We might want to think about replacing git_config_ulong with 
git_config_size_t in nearly all cases. "long" has ceased to be 
useful.  More modern versions of C prefer uint64_t, but I
think that we'll usually want size_t because these values will
be used as memory limits of various sorts.



Re: [PATCH] Increase core.packedGitLimit

2017-04-20 Thread Johannes Schindelin
Hi Peff,

On Thu, 20 Apr 2017, Jeff King wrote:

> On Thu, Apr 20, 2017 at 04:41:18PM -0400, David Turner wrote:
> 
> > When core.packedGitLimit is exceeded, git will close packs.  If there
> > is a repack operation going on in parallel with a fetch, the fetch
> > might open a pack, and then be forced to close it due to
> > packedGitLimit being hit.  The repack could then delete the pack
> > out from under the fetch, causing the fetch to fail.
> > 
> > Increase core.packedGitLimit's default value to prevent
> > this.
> > 
> > On current 64-bit x86_64 machines, 48 bits of address space are
> > available.  It appears that 64-bit ARM machines have no standard
> > amount of address space (that is, it varies by manufacturer), and IA64
> > and POWER machines have the full 64 bits.  So 48 bits is the only
> > limit that we can reasonably care about.  We reserve a few bits of the
> > 48-bit address space for the kernel's use (this is not strictly
> > necessary, but it's better to be safe), and use up to the remaining
> > 45.  No git repository will be anywhere near this large any time soon,
> > so this should prevent the failure.
> 
> Yep, I think this is a reasonable direction.
> 
> > ---
> >  git-compat-util.h | 2 +-
> >  1 file changed, 1 insertion(+), 1 deletion(-)
> 
> This probably needs an update to the core.packedGitLimit section of
> Documentation/config.txt.
> 
> > diff --git a/git-compat-util.h b/git-compat-util.h
> > index 8a4a3f85e7..1c5de153a5 100644
> > --- a/git-compat-util.h
> > +++ b/git-compat-util.h
> > @@ -616,7 +616,7 @@ extern int git_lstat(const char *, struct stat *);
> >  #endif
> >  
> >  #define DEFAULT_PACKED_GIT_LIMIT \
> > -   ((1024L * 1024L) * (size_t)(sizeof(void*) >= 8 ? 8192 : 256))
> > +   ((1024L * 1024L) * (size_t)(sizeof(void*) >= 8 ? (32 * 1024L * 1024L) : 
> > 256))
> 
> I wondered if we would run afoul of integer sizes on 64-bit systems where
> "long" is still only 32-bits (i.e., Windows). But I think it's OK,
> because the values before we cast to size_t are in megabytes. So your
> 32*1024*1024 needs only 25 bits to store it. And then after we cast to
> size_t, everything is in 64-bit.

__Supplied data__:
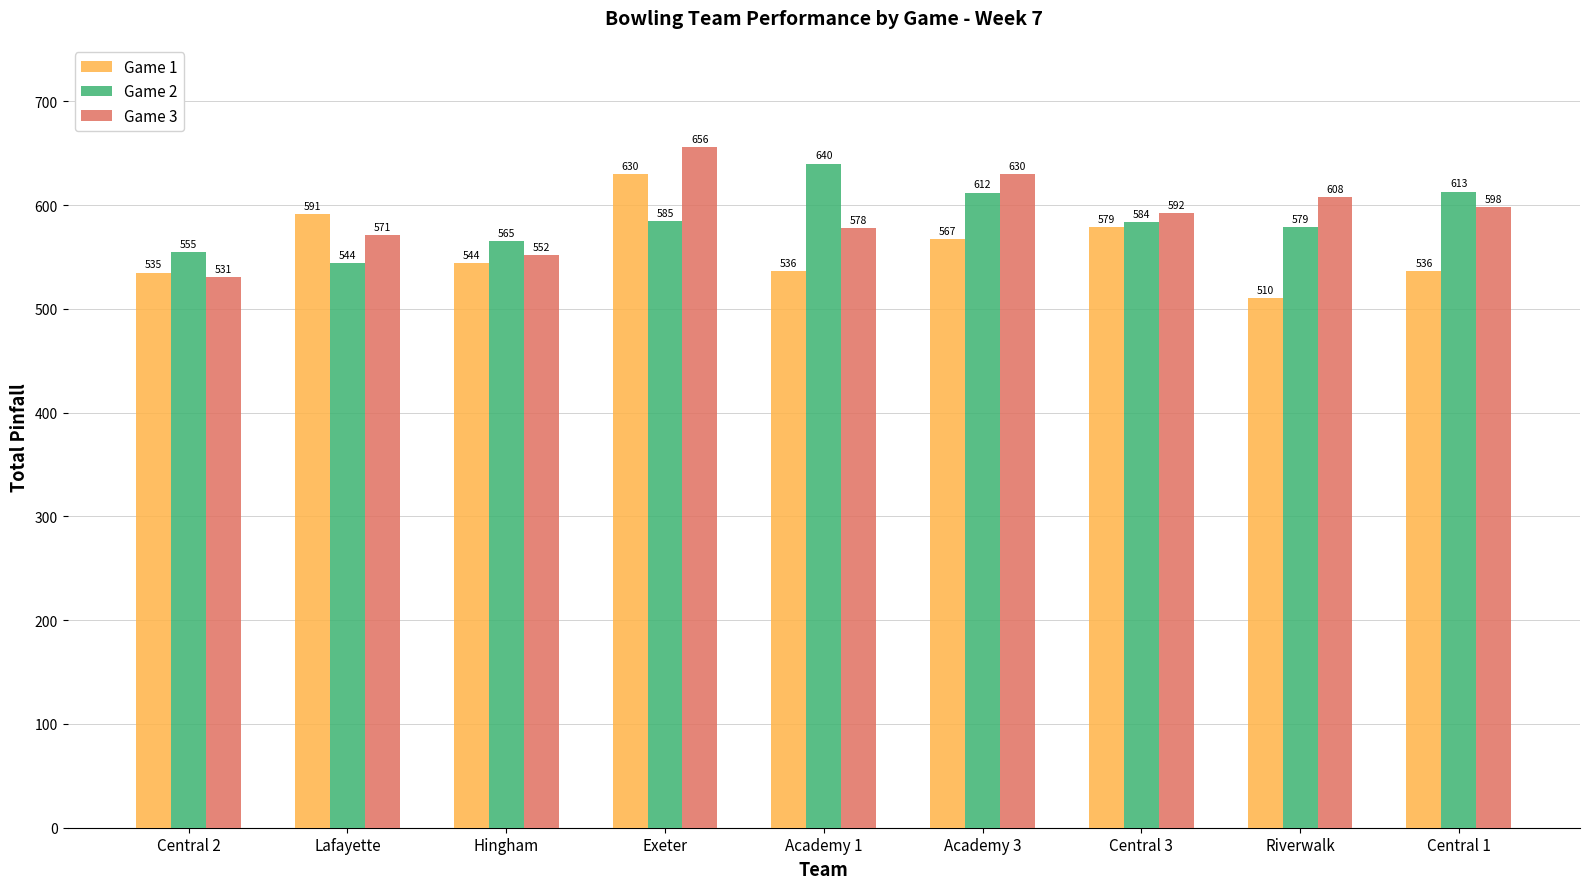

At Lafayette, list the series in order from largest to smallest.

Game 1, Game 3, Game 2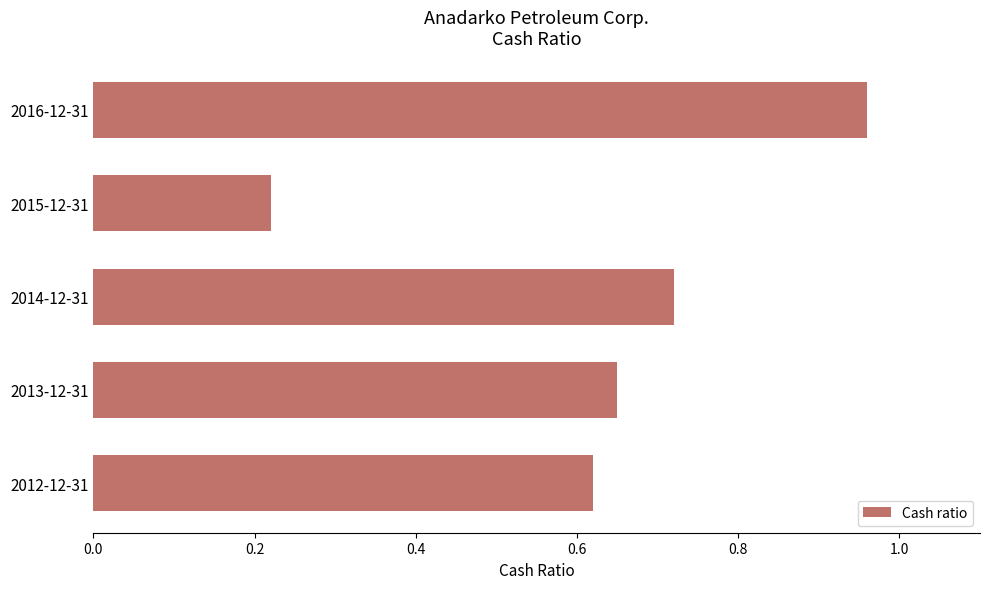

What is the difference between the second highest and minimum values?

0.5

__List of tasks__:
[A] Answer these from the packedGitLimit thread:
(i) What does the opening paragraph suggest replacing git_config_ulong with?
(ii) How many bits of address space are available on current 64-bit x86_64 machines?
(iii) How many bits are needed to store 32*1024*1024?
[B] Write the next part of the packedGitLimit thread, picking up after its final sentence.
The lines that come after the packedGitLimit thread are separate material and not part of it.

__Written answers__:
[A]
(i) git_config_size_t
(ii) 48
(iii) 25

[B]
Indeed, when I patch a local Git checkout accordingly, I see that
packed_git_limit is set to 35184372088832.

The bigger problem in this regard is that users are allowed to override
this via core.packedgitlimit but that value is parsed as an unsigned long.

Ciao,
Dscho


Re: [PATCH] Increase core.packedGitLimit

2017-04-20 Thread Jeff King
On Thu, Apr 20, 2017 at 04:41:18PM -0400, David Turner wrote:

> When core.packedGitLimit is exceeded, git will close packs.  If there
> is a repack operation going on in parallel with a fetch, the fetch
> might open a pack, and then be forced to close it due to
> packedGitLimit being hit.  The repack could then delete the pack
> out from under the fetch, causing the fetch to fail.
> 
> Increase core.packedGitLimit's default value to prevent
> this.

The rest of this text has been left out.